**Data to examine**:
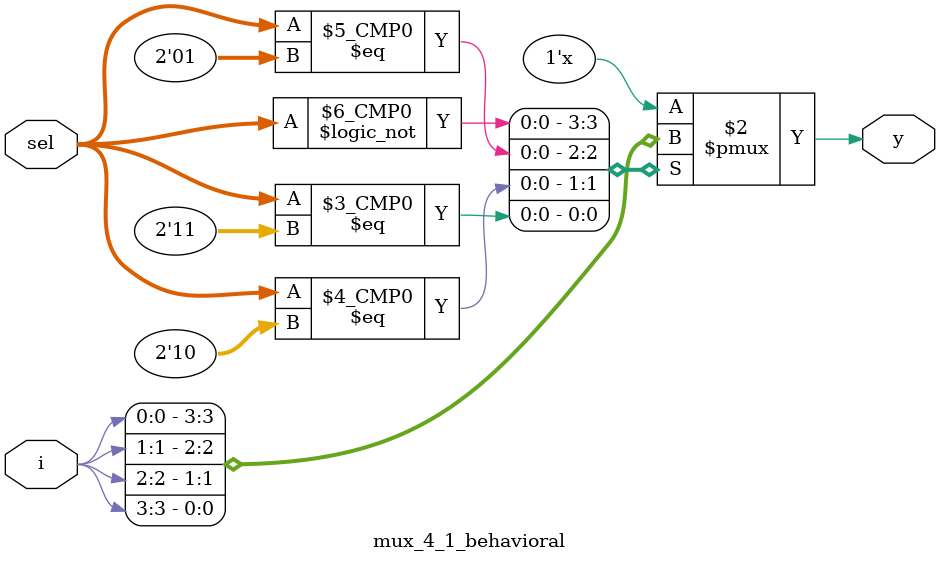
<source format=v>

module mux_4_1_behavioral( 
input[3:0]i,
input[1:0]sel,
output reg y
    );
always@(*)begin
case(sel)
2'b00:y=i[0];
2'b01:y=i[1];
2'b10:y=i[2];
2'b11:y=i[3];
default y=1'b0;
endcase
end    
endmodule

</source>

**Exercise objective**: Restate word for word each line of the data from the one with "2'b01:y=i[1];" to the last, keeping both ends.

**Solved exercise**:
2'b01:y=i[1];
2'b10:y=i[2];
2'b11:y=i[3];
default y=1'b0;
endcase
end    
endmodule

</source>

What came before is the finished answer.